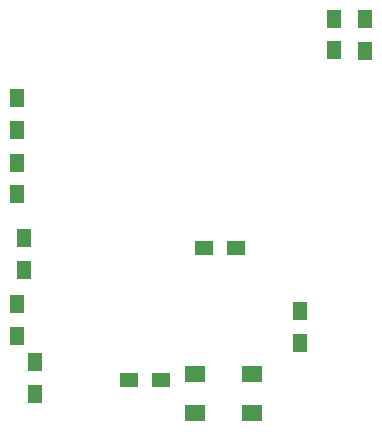
<source format=gbr>
G04 #@! TF.GenerationSoftware,KiCad,Pcbnew,5.0.0-fee4fd1~66~ubuntu16.04.1*
G04 #@! TF.CreationDate,2018-08-17T12:37:57+02:00*
G04 #@! TF.ProjectId,Garden_Guardian,47617264656E5F477561726469616E2E,rev?*
G04 #@! TF.SameCoordinates,Original*
G04 #@! TF.FileFunction,Paste,Top*
G04 #@! TF.FilePolarity,Positive*
%FSLAX46Y46*%
G04 Gerber Fmt 4.6, Leading zero omitted, Abs format (unit mm)*
G04 Created by KiCad (PCBNEW 5.0.0-fee4fd1~66~ubuntu16.04.1) date Fri Aug 17 12:37:57 2018*
%MOMM*%
%LPD*%
G01*
G04 APERTURE LIST*
%ADD10R,1.800000X1.400000*%
%ADD11R,1.300000X1.500000*%
%ADD12R,1.500000X1.300000*%
G04 APERTURE END LIST*
D10*
G04 #@! TO.C,U105*
X165920000Y-108760000D03*
X165920000Y-105460000D03*
X161120000Y-105460000D03*
X161120000Y-108760000D03*
G04 #@! TD*
D11*
G04 #@! TO.C,D101*
X146050000Y-99510000D03*
X146050000Y-102210000D03*
G04 #@! TD*
G04 #@! TO.C,D102*
X146010000Y-87520000D03*
X146010000Y-90220000D03*
G04 #@! TD*
G04 #@! TO.C,R101*
X172880000Y-75330000D03*
X172880000Y-78030000D03*
G04 #@! TD*
G04 #@! TO.C,R103*
X147490000Y-107110000D03*
X147490000Y-104410000D03*
G04 #@! TD*
G04 #@! TO.C,R104*
X175510000Y-78070000D03*
X175510000Y-75370000D03*
G04 #@! TD*
G04 #@! TO.C,R105*
X146570000Y-96620000D03*
X146570000Y-93920000D03*
G04 #@! TD*
G04 #@! TO.C,R106*
X145990000Y-82050000D03*
X145990000Y-84750000D03*
G04 #@! TD*
G04 #@! TO.C,R107*
X169970000Y-100070000D03*
X169970000Y-102770000D03*
G04 #@! TD*
D12*
G04 #@! TO.C,R108*
X158190000Y-105910000D03*
X155490000Y-105910000D03*
G04 #@! TD*
G04 #@! TO.C,R110*
X161870000Y-94770000D03*
X164570000Y-94770000D03*
G04 #@! TD*
M02*

</source>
+++++
**TASK PROMPT**
Without including any picture, write out the material above verbatim.

**WRITTEN REPLY**
<source format=gbr>
G04 #@! TF.GenerationSoftware,KiCad,Pcbnew,5.0.0-fee4fd1~66~ubuntu16.04.1*
G04 #@! TF.CreationDate,2018-08-17T12:37:57+02:00*
G04 #@! TF.ProjectId,Garden_Guardian,47617264656E5F477561726469616E2E,rev?*
G04 #@! TF.SameCoordinates,Original*
G04 #@! TF.FileFunction,Paste,Top*
G04 #@! TF.FilePolarity,Positive*
%FSLAX46Y46*%
G04 Gerber Fmt 4.6, Leading zero omitted, Abs format (unit mm)*
G04 Created by KiCad (PCBNEW 5.0.0-fee4fd1~66~ubuntu16.04.1) date Fri Aug 17 12:37:57 2018*
%MOMM*%
%LPD*%
G01*
G04 APERTURE LIST*
%ADD10R,1.800000X1.400000*%
%ADD11R,1.300000X1.500000*%
%ADD12R,1.500000X1.300000*%
G04 APERTURE END LIST*
D10*
G04 #@! TO.C,U105*
X165920000Y-108760000D03*
X165920000Y-105460000D03*
X161120000Y-105460000D03*
X161120000Y-108760000D03*
G04 #@! TD*
D11*
G04 #@! TO.C,D101*
X146050000Y-99510000D03*
X146050000Y-102210000D03*
G04 #@! TD*
G04 #@! TO.C,D102*
X146010000Y-87520000D03*
X146010000Y-90220000D03*
G04 #@! TD*
G04 #@! TO.C,R101*
X172880000Y-75330000D03*
X172880000Y-78030000D03*
G04 #@! TD*
G04 #@! TO.C,R103*
X147490000Y-107110000D03*
X147490000Y-104410000D03*
G04 #@! TD*
G04 #@! TO.C,R104*
X175510000Y-78070000D03*
X175510000Y-75370000D03*
G04 #@! TD*
G04 #@! TO.C,R105*
X146570000Y-96620000D03*
X146570000Y-93920000D03*
G04 #@! TD*
G04 #@! TO.C,R106*
X145990000Y-82050000D03*
X145990000Y-84750000D03*
G04 #@! TD*
G04 #@! TO.C,R107*
X169970000Y-100070000D03*
X169970000Y-102770000D03*
G04 #@! TD*
D12*
G04 #@! TO.C,R108*
X158190000Y-105910000D03*
X155490000Y-105910000D03*
G04 #@! TD*
G04 #@! TO.C,R110*
X161870000Y-94770000D03*
X164570000Y-94770000D03*
G04 #@! TD*
M02*

</source>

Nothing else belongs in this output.